Юа тщетно хватался за пролетающие мимо ветки, тщетно пытался оплестись рукой вокруг выскакивающего и вновь растворяющегося дерева — руки проходили сквозь кору, а деревья, вынув из земли корни, как вынимали мотыльковые ниточки сгубленные цветы, склоняли гривы да, складываясь букетом, тоже неслись навстречу этому лицу, завывающему голосами зольных филинов, призрачных чердаков, сквозняков по скважинам и кошачьих плачей в тринадцать часов по тринадцатому дню.

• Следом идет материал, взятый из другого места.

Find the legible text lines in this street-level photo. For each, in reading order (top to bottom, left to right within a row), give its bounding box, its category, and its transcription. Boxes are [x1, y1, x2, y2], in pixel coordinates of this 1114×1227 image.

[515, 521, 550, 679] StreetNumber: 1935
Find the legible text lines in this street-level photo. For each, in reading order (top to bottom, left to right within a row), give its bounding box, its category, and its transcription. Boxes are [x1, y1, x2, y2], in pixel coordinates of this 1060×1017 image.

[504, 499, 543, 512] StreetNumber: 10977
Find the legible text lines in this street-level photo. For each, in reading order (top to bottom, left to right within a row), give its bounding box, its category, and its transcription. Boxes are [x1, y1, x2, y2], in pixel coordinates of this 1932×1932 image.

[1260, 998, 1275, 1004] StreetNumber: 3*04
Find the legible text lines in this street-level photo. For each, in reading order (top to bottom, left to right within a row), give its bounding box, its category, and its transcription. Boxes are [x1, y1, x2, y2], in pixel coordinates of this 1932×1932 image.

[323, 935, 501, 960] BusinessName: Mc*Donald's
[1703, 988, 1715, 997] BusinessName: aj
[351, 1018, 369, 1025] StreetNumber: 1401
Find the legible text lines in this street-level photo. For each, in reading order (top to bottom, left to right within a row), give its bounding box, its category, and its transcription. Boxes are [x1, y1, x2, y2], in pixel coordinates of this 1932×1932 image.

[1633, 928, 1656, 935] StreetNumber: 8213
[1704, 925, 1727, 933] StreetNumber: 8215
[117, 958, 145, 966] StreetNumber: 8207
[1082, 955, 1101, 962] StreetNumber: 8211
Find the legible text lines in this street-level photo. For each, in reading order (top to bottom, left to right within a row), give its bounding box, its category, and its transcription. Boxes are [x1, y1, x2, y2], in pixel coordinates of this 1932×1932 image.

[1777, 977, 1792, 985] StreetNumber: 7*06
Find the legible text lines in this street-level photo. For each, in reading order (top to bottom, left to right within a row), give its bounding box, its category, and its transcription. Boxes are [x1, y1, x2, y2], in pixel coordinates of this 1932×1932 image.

Юа брыкался, Рейнхарта нигде не было видно, лицо подбиралось — вернее, это его притягивало к нему — всё ближе и неминучее, позволяя уже разглядеть и карамазый язык, и болтающееся за тем разодранное нёбо…

Оно должно было вот-вот поглотить весь оставшийся отрезок молчаливого черного кладбища, поглотить мальчишку-Уэльса и его желтоглазого лиса-воришку, отсекши и небо, и землю, и разбитую, как яичная скорлупка, телесную оболочку…

И Юа, который умел сопротивляться лишь ровно до того момента, пока не принимал скручивающую веревкой беспомощность, пока не понимал — душой и чутьём, — что ничего уже не сумеет сделать, вышептав еще раз имя пропавшего бросившего Рейнхарта и проскулив ударенной под брюхо бездомной дворнягой, опустил трясущиеся руки, прекратив рыпаться и позволив беспрекословно нести себя вперед.

Лицо, всё верно почуявшее, всё верно уловившее, разом раздулось, разбухло, раскрылось страшным бутоном синей свивальной розы.

Мимо пронёсся выдранный с корнями иглистый ствол, ударив зажмурившегося Уэльса ветками по правой щеке — принеся боль, но наверняка не оставив за той и следа.

За стволом промелькнула тень смолистой выгнувшейся кошки, вспороли вакуумную морось каркающие вороньи крылья, загоготала мировая утка-игдрассиль, из чьего клюва по утрам брызжел светающий снотворенный купол…

После же, когда четыре снежных зуба должны были впиться Юа в руки и ноги, чтобы начать рвать, жевать и заглатывать, когда его обдало чужим зловонным дыханием, когда старуха заунывно провыла, прижавшись прямо ко лбу лбом своим, вынуждая невольно приподнять листочки век и вжать голову в надломленные плечи…

Всё резко закончилось.

Оборвалось.

Растаяло.

Прекратилось.

Он вновь, так просто и так глупо, стоял в сердце безжизненного древесного кургана, глядя тупыми пустыми глазами на белый кружащийся саван смеющейся ворожеи-ольхи, на черные небесные провалы с проблесками первых досветок и догорающих застенчивых звезд.